Saved entries
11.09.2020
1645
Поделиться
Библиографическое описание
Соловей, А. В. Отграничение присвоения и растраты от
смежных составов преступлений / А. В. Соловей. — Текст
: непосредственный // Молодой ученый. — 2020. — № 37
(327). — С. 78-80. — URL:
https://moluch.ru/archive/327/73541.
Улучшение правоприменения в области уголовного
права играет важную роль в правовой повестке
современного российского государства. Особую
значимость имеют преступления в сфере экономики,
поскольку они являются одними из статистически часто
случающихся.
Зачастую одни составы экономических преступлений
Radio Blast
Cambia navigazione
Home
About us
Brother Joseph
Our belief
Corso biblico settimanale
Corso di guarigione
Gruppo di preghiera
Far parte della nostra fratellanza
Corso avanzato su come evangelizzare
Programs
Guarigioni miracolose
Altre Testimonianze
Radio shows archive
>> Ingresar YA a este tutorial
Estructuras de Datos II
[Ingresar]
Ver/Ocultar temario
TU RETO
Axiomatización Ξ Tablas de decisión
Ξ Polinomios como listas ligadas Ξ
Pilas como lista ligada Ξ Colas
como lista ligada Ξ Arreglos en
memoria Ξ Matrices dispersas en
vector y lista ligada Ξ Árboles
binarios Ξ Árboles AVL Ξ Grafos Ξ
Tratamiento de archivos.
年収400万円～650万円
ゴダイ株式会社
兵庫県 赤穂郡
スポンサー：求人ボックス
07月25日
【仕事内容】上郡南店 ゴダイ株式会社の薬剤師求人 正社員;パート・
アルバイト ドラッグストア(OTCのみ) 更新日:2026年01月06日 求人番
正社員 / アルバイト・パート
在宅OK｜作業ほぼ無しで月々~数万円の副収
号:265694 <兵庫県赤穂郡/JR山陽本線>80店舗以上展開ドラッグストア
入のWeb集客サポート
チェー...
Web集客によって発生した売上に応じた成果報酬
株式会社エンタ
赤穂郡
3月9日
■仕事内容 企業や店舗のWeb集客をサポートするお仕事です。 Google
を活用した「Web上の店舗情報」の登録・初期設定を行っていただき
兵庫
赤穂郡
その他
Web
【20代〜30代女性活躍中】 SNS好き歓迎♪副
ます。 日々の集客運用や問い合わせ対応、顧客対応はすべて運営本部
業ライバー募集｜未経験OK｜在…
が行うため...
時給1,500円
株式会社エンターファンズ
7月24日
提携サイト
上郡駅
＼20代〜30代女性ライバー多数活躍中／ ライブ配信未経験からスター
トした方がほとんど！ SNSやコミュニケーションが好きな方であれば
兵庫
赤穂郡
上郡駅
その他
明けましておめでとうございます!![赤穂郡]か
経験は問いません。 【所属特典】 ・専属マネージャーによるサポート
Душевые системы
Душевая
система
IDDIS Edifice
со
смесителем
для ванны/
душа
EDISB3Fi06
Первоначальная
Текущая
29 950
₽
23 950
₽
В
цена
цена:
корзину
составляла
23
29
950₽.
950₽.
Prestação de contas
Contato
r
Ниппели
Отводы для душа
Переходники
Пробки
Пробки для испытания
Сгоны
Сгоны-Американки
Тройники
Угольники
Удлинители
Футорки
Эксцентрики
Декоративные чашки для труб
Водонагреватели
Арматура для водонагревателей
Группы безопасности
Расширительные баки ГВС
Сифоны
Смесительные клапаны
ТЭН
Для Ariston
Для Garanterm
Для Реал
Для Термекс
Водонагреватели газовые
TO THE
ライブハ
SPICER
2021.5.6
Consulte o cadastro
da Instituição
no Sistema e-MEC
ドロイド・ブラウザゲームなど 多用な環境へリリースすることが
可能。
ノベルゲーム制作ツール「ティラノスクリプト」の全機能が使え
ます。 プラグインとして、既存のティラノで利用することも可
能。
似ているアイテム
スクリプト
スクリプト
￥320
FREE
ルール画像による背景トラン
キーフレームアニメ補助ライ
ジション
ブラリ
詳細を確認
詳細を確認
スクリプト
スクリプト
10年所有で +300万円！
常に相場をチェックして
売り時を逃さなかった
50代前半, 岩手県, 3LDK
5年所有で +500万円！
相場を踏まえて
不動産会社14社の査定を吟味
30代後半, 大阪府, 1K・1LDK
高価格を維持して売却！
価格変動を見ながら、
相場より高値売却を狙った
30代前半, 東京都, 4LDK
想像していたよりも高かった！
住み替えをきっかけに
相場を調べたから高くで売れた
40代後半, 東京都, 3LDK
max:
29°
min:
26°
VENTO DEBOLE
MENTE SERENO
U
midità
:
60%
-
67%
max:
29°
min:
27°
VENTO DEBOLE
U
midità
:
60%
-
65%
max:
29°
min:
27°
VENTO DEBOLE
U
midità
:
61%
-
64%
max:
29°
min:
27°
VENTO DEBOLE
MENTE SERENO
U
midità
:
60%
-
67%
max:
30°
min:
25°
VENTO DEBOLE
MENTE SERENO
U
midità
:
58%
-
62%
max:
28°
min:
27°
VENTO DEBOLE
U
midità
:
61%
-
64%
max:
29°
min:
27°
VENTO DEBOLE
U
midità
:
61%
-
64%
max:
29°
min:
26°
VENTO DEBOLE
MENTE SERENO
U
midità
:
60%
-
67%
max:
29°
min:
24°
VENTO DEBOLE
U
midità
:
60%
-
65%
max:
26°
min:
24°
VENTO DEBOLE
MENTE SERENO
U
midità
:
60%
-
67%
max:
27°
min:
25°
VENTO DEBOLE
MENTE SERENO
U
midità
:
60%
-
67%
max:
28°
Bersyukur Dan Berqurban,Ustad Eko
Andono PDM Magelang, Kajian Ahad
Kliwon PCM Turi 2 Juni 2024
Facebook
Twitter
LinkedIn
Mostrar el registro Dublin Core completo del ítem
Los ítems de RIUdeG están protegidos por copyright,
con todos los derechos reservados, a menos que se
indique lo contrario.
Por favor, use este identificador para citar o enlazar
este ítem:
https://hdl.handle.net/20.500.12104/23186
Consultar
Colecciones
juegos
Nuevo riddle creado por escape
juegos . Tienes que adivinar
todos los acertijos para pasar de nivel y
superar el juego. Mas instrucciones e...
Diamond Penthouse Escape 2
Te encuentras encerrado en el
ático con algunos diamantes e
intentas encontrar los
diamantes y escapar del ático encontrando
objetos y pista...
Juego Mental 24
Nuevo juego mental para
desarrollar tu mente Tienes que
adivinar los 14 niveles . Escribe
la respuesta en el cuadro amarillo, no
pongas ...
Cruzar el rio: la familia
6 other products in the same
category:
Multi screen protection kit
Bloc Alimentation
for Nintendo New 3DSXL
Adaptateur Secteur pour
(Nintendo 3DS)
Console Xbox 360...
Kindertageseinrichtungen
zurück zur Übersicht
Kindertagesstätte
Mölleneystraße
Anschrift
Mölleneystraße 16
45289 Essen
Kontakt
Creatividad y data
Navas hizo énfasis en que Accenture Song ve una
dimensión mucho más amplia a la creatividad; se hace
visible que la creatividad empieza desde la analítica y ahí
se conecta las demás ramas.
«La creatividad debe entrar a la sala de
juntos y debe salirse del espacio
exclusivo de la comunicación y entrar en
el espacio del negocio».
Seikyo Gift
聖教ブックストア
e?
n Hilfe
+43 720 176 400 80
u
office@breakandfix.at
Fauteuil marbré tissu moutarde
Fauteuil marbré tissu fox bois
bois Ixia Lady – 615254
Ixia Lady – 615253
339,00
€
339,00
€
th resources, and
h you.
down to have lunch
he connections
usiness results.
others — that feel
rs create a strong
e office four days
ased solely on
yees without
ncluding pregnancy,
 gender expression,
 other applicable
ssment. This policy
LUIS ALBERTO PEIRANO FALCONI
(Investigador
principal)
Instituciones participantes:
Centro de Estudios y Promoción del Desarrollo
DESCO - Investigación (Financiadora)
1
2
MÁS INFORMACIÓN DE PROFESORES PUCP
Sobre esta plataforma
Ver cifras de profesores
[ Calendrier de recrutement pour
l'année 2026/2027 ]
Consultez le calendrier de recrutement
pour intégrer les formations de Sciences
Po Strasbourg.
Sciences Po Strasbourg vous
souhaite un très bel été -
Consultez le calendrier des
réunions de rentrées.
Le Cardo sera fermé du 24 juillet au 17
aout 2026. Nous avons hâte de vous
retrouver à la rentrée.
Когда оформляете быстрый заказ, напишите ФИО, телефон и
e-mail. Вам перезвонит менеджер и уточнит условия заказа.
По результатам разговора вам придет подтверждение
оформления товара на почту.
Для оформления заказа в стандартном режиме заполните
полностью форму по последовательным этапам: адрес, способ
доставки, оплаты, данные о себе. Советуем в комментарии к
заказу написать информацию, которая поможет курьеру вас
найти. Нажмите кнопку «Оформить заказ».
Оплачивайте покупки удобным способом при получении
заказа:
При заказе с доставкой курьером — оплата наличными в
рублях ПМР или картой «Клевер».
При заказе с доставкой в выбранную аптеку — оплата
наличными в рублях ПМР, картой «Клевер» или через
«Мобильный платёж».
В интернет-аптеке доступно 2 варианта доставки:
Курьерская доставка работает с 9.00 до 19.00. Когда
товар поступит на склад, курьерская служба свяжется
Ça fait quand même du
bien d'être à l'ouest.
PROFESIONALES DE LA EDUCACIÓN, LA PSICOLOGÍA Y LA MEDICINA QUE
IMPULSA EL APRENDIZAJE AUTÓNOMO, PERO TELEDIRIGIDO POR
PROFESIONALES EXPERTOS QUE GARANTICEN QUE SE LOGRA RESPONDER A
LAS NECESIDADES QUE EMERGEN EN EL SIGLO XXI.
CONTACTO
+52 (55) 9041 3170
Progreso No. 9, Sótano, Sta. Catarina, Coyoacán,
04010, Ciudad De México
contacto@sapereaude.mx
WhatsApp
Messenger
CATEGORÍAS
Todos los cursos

Requirement — Turn the stretch from the first of the lines above through the line containing "(327). — С. 78-80." into a Markdown table. Use two columns, Row and Text, with the row number and the line in each row, and leave out any blank lines.

Response —
| Row | Text |
|---|---|
| 1 | 11.09.2020 |
| 2 | 1645 |
| 3 | Поделиться |
| 4 | Библиографическое описание |
| 5 | Соловей, А. В. Отграничение присвоения и растраты от |
| 6 | смежных составов преступлений / А. В. Соловей. — Текст |
| 7 | : непосредственный // Молодой ученый. — 2020. — № 37 |
| 8 | (327). — С. 78-80. — URL: |